#ubuntu-toolchain 2006-02-05
-S0LaRlMp:#ubuntu-toolchain- New game started, http://sre.servegame.com  : This is a webgame based on SOLAR REALMS ELITE, a famous BBS game back in 1992 (Earth2025/BRE fans are welcome)
<dpm> I'm compiling a program where libtool is invoked with the -LNONE option from the makefile.
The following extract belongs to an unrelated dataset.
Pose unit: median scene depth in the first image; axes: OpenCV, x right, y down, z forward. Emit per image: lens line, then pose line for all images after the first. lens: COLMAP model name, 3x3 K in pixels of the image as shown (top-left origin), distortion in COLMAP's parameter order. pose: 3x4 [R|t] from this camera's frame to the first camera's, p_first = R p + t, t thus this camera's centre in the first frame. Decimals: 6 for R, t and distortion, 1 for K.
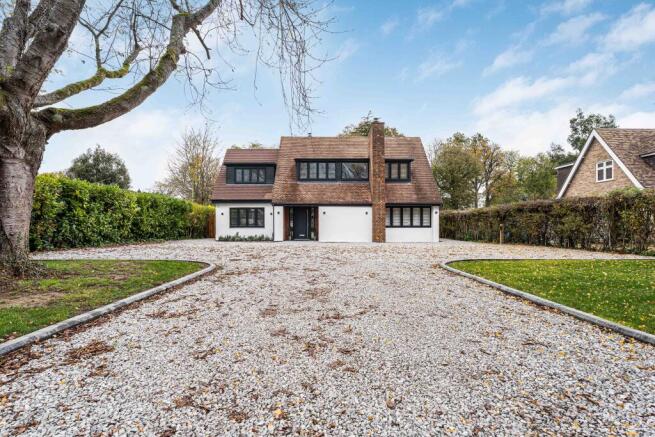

Well, my version of libtool does not seem to like that, and the problem disappears when I manually change LDFLAGS = -LNONE to LDFLAGS =. My question is: was this NONE keyword maybe supported by an older version of libtool and was dropped in the newer version, or is there something wrong with the makefile?
#ubuntu-toolchain 2008-02-03
<arthur-> hi
<arthur-> doko: is -9 ok for the gdc lzma compression level?
<doko> arthur-: I didn't set the level explicitely
<arthur-> doko: ok
#ubuntu-toolchain 2015-01-26
<doko> test
#ubuntu-toolchain 2015-01-27
<nijopa> Afternoon folks,
<nijopa> Is this the correct channel for discussing the GCC toolchain packaged with ubuntu?
<nijopa> If not, can you suggest the appropriate place?